We will run some further tests and afterwards we will get back to you.

hvlwork commented 2 months ago

For example ending a process in the current state of our bpmn takes around 2-3 seconds. We found out that reducing the number of sequenceFlows with conditional expressions between the following two serviceTasks(after the one where the process is ended) to one each reduces the needed time to 0,3 to 0,7 seconds. So it seams like the conditional sequenceFlows are an important factor. (we often have several conditional sequence flows between the same two serviceTasks, not sure if that can be important)

What has to be considered here is that these times were measured on a quite powerful laptop, but we are developing our application for quite weak hardware. There it can become really painfully slow.

paed01 commented 2 months ago

issue-42-discard

Which of the three sequences is similar to your diagram?

hvlwork commented 2 months ago

image that is the bpmn file that I am talking about

paed01 commented 2 months ago

You will have a massive amount of discard loops with this design.

Each taken or discarded sequence flow will trigger the next task execution. Multiple outbound sequence flows is basically a parallel split. Hence, a discarded flow will discard all subsequent task outbound flows. Since you have multiple loopbacks, the discard sequence will continue until it reaches the first discarded sequence flow again - discard loop detected.

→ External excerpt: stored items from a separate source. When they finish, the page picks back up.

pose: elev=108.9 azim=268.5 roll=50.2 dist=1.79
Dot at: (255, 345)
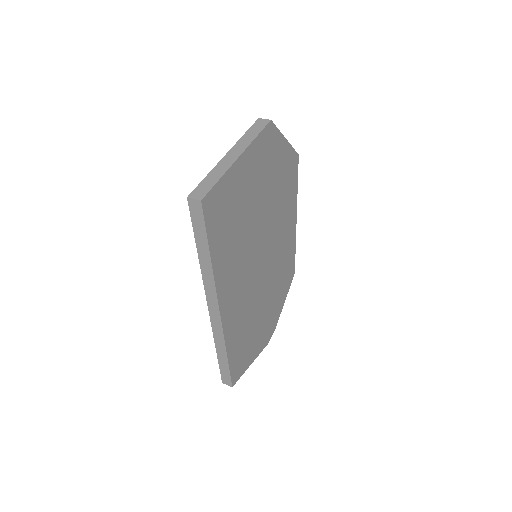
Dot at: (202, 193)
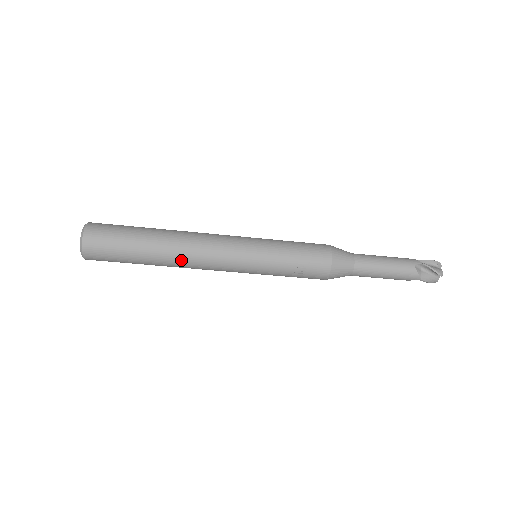
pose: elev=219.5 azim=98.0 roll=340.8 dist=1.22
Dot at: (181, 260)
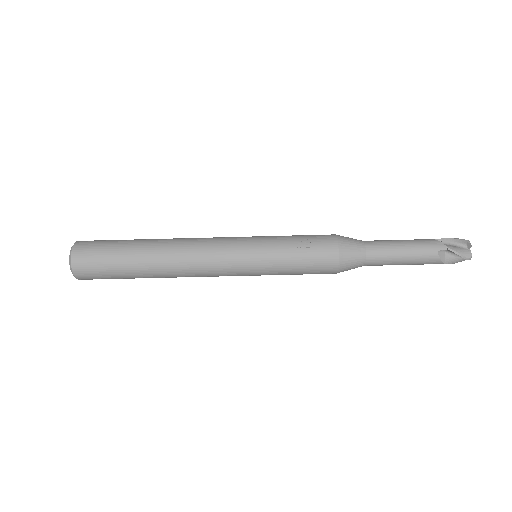
Dot at: (174, 249)
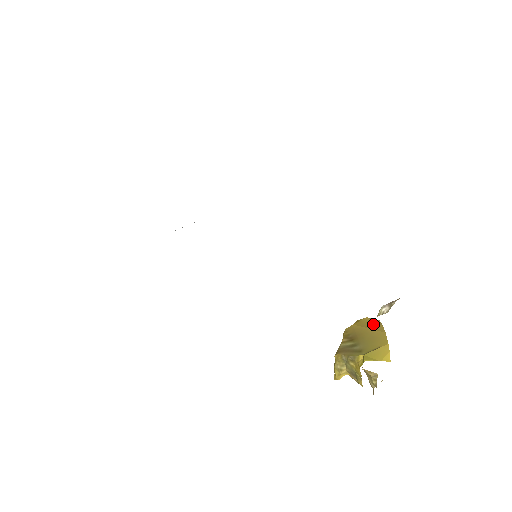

paed01 commented 2 months ago

If the end-event is really the end of execution, what if you make it a terminate end event? Then all other element will be stopped.

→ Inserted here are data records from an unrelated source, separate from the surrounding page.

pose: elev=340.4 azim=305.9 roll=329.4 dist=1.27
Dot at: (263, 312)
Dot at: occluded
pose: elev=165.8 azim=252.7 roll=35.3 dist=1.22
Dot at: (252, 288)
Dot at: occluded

rakaposhi commented 2 months ago

So you would recommend that the beginning of the process looks like this? image

paed01 commented 2 months ago

I guess that would speed up execution. The terminate end event will stop all sequence flows and outstanding tasks (if any).

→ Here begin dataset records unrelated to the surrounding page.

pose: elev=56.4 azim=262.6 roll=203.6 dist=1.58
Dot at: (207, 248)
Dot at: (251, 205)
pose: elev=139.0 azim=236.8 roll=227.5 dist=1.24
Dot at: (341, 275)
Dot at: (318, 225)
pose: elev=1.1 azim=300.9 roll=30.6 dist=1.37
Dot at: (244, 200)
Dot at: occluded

Did you notice any difference in execution time?

rakaposhi commented 2 months ago

Yes. It's faster now. Thanks. But we still have to do some further testing if the process is now fast enough.

hvlwork commented 2 months ago

As it turns out ending the process takes half it's time now - it is still not as fast as we need it to be but it is a noticeable improvement - thanks again 🙂 👍 The thing is that in case Flow 2 is taken and we still have more than one sequenceFlow leading from Task 2 to Task 3 and from Task 3 to Task 4, the transition is still as slow as before - no measurable performance improvement there If we make sure that there is always just one Flow going from one Task to another, then it is really fast - but it would mean a big limitation to our application Can you think of any alternative?

paed01 commented 2 months ago

What is the reason behind having multiple conditional sequence flows between the tasks? Logging? Logic?

NB! A task that cannot take any outbound conditional flows will throw ActivityError.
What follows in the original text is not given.